In commenting on the jobs data last month, we stated flatly that even though recent jobs gains were smaller than what was seen in May and June, that was not an indication of a sputtering post-shutdown recovery so much as a recovery returning to a more expected, less frantic pace. This comment is equally applicable to the September data.
After such a jolt as was imposed on businesses in March and April, there will be some lost activity that is recovered immediately, but the remaining losses will be recouped only gradually. Both employers and workers need time to assess how much of their livelihood is still viable. Again, we believe it is commendable that the last few months’ gains have been as large as they have.
A highlight of the September report was a 66,000 job gain in manufacturing alongside a substantial increase in factory workweeks. Domestic demand for manufactured goods has rebounded strongly since April. Supply has responded with a lag, but the gains there continue, and, barring a renewed shutdown, goods production should catch up with demand. The same can be said even more emphatically for the construction sector.
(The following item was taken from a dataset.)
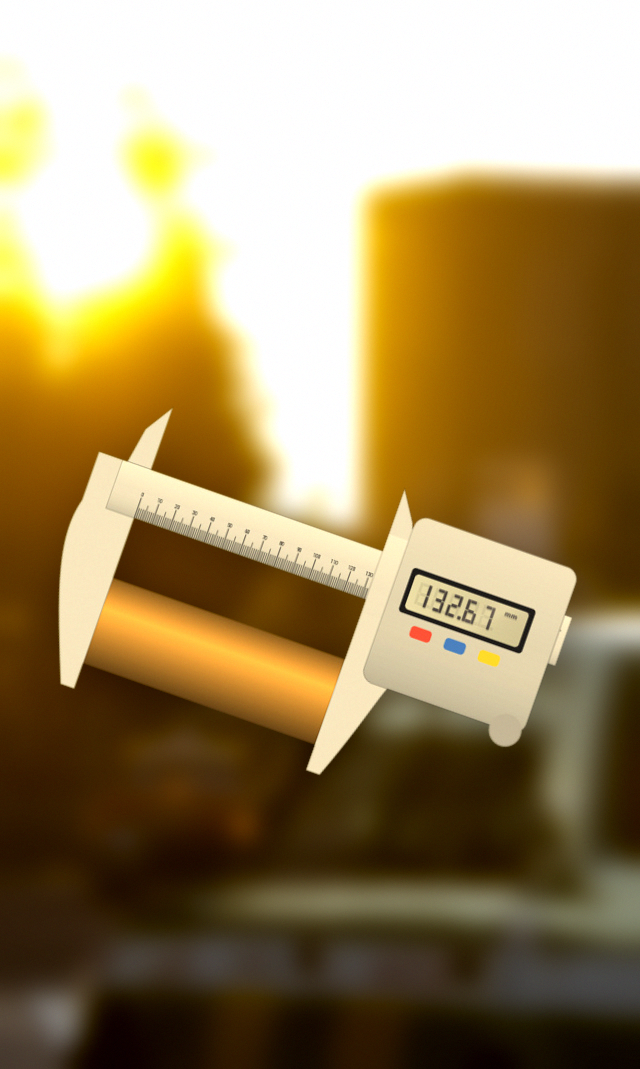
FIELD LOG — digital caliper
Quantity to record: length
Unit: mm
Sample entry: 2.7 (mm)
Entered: 132.67 (mm)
For many service sectors where shutdowns are still largely in place, it is a different story. Rebounds in some of these sectors have been middling at best. The accompanying table substantiates this point. As we have said before, hard-hit health care and restaurant establishments have rebounded impressively in recent months, but passenger travel, recreation and accommodations, where social distancing and other restrictions are most oppressive, have barely bounced.